12. Mme C... et son ex-époux étaient solidairement tenus au paiement de l'impôt sur le revenu des années 1991 et 1992, au titre desquelles ils ont fait l'objet, ainsi qu'il a été dit, d'une imposition commune, en application des dispositions précitées de l'article 1685 du code général des impôts. La requérante n'est, par suite, pas fondée à soutenir qu'en l'absence de solidarité des époux, les dispositions précitées de l'article 1206 du code civil ne lui étaient pas opposables.
13. Par ailleurs, il résulte de l'instruction que la procédure de redressement judiciaire dont M. D... a fait l'objet a été ouverte par jugement du Tribunal de grande instance de Paris du 30 novembre 1994, a été converti en liquidation judiciaire par un jugement du 25 mars 1996 et a abouti à un jugement de clôture pour insuffisance d'actif le 27 août 2015. Il résulte également des bordereaux de déclaration produits en cours d'instance par l'administration et dont la requérante a eu communication dans le cadre de la présente instance, que le comptable public a déclaré sa créance au passif de la procédure les 23 janvier et 12 juin 1995. L'effet interruptif de la prescription attaché à la déclaration de créance au passif de la procédure collective s'est poursuivi jusqu'au 27 août 2015, y compris à l'égard de Mme C..., redevable solidaire des impositions, alors même que cette déclaration ne lui a pas été personnellement notifiée et que, vivant séparée de son époux, elle n'en aurait pas été informée. La prescription de l'action en recouvrement prévue par les dispositions précitées de l'article L. 274 du livre des procédures fiscales n'était, par suite, pas acquise à Mme C... le 24 mai 2016, date à laquelle le trésorier principal du 7e arrondissement de Paris a émis à son encontre la mise en demeure en litige, le délai de prescription des créances fiscales du Trésor public correspondant aux cotisations d'impôt sur le revenu et de prélèvements sociaux relatives aux années 1991 et 1992.
14. Enfin, aux termes des stipulations de l'article 1er du premier protocole additionnel à la convention européenne de sauvegarde des droits de l'homme et des libertés fondamentales : " Toute personne physique ou morale a droit au respect de ses biens. Nul ne peut être privé de sa propriété que pour cause d'utilité publique et dans les conditions prévues par la loi et les principes généraux du droit international. Les dispositions précédentes ne portent pas atteinte au droit que possèdent les Etats de mettre en vigueur les lois qu'ils jugent nécessaires pour réglementer l'usage des biens conformément à l'intérêt général ou pour assurer le paiement des impôts ou d'autres contributions ou des amendes ". Aux termes de l'article 14 de cette convention : " La jouissance des droits et libertés reconnus dans la présente Convention doit être assurée, sans distinction aucune, fondée notamment sur le sexe, la race, la couleur, la langue, la religion, les opinions politiques ou toutes autres opinions, l'origine nationale ou sociale, l'appartenance à une minorité nationale, la fortune, la naissance ou toute autre situation ".

Extrait d'un jeu de données:
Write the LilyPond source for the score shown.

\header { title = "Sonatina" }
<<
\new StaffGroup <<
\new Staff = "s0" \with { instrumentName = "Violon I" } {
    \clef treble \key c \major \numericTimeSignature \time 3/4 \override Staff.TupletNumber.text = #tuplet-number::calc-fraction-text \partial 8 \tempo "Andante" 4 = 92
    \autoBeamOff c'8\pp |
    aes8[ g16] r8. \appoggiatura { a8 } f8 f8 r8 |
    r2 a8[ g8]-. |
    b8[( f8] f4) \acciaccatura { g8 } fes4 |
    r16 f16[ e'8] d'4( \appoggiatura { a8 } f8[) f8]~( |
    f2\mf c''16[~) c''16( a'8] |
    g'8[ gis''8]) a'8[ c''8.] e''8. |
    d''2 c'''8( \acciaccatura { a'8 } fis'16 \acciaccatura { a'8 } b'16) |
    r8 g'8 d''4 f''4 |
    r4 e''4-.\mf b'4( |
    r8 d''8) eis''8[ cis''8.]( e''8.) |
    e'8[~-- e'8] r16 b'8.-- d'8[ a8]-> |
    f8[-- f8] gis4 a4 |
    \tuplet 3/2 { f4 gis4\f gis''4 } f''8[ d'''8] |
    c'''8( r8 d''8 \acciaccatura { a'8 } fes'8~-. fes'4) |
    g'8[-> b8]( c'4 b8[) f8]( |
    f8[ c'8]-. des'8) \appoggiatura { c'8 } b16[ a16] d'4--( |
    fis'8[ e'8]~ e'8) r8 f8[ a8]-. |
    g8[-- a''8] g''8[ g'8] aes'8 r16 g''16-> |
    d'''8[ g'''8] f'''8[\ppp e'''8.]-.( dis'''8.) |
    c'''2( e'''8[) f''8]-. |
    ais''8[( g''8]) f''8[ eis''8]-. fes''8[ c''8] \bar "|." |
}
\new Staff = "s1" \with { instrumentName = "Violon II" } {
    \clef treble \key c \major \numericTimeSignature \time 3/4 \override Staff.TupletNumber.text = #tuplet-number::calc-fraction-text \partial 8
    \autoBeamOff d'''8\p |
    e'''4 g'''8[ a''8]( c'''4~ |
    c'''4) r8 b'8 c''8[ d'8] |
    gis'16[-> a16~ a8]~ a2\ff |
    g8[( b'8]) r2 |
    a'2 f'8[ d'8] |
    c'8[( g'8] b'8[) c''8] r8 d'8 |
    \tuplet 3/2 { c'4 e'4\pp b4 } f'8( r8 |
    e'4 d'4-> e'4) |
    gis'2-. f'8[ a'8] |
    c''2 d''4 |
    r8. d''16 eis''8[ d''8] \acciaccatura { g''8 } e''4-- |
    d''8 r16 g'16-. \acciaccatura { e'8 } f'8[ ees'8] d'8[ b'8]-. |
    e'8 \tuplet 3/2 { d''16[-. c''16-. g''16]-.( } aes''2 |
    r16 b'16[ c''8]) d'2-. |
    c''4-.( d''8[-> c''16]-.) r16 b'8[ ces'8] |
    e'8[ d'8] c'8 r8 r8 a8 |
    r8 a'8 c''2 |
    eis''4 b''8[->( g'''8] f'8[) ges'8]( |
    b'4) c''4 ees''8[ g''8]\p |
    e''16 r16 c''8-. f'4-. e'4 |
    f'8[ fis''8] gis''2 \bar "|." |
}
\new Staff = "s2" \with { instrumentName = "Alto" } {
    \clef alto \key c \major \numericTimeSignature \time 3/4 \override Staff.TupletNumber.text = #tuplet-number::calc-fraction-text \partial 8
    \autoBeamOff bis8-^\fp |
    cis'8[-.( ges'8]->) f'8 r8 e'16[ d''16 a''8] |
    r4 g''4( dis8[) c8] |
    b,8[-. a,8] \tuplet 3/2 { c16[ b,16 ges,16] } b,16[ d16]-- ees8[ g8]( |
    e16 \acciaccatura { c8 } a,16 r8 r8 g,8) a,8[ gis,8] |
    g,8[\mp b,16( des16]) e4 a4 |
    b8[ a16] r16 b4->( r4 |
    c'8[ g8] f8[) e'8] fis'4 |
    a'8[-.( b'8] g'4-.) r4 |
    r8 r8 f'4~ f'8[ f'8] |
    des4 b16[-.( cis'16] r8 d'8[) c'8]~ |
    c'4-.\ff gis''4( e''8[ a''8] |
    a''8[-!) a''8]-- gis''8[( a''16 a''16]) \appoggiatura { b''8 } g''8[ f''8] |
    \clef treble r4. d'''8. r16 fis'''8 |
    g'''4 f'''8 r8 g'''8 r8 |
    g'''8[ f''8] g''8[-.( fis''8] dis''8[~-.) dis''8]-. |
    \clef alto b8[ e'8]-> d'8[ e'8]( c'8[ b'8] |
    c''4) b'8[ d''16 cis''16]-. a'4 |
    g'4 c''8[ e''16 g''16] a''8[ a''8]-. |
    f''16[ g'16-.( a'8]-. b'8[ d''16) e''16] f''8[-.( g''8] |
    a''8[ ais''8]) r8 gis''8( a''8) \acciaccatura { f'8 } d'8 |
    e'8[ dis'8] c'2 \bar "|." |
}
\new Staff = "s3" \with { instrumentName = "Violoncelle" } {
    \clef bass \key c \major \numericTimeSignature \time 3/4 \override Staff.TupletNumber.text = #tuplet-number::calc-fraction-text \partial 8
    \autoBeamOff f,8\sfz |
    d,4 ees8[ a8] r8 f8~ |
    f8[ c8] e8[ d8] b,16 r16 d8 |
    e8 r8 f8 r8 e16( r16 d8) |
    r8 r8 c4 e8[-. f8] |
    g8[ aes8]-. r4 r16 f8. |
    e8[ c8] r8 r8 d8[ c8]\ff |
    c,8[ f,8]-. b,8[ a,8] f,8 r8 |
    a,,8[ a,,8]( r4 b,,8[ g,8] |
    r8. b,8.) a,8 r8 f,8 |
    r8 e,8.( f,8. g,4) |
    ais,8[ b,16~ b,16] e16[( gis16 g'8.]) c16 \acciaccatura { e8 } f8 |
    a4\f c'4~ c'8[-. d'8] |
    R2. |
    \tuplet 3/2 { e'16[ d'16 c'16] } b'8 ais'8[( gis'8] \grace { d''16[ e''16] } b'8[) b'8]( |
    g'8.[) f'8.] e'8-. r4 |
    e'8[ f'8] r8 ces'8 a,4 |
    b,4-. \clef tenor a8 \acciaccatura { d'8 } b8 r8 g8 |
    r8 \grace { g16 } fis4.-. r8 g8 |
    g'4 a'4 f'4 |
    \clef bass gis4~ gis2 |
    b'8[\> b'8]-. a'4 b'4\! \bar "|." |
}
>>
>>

**CONSIGNES**
1. Recopiez tel quel, dans l'extrait sur le recouvrement de l'impôt, tout ce qui va de « 12. Mme C... » jusqu'à « étaient pas opposables. ».
2. Trouvez toutes les lignes qui contiennent le mot « treble » et recopiez-les.
L'extrait sur le recouvrement de l'impôt et les lignes n'ont aucun lien entre eux.

**RÉPONSES**
1.
12. Mme C... et son ex-époux étaient solidairement tenus au paiement de l'impôt sur le revenu des années 1991 et 1992, au titre desquelles ils ont fait l'objet, ainsi qu'il a été dit, d'une imposition commune, en application des dispositions précitées de l'article 1685 du code général des impôts. La requérante n'est, par suite, pas fondée à soutenir qu'en l'absence de solidarité des époux, les dispositions précitées de l'article 1206 du code civil ne lui étaient pas opposables.

2.
    \clef treble \key c \major \numericTimeSignature \time 3/4 \override Staff.TupletNumber.text = #tuplet-number::calc-fraction-text \partial 8 \tempo "Andante" 4 = 92
    \clef treble \key c \major \numericTimeSignature \time 3/4 \override Staff.TupletNumber.text = #tuplet-number::calc-fraction-text \partial 8
    \clef treble r4. d'''8. r16 fis'''8 |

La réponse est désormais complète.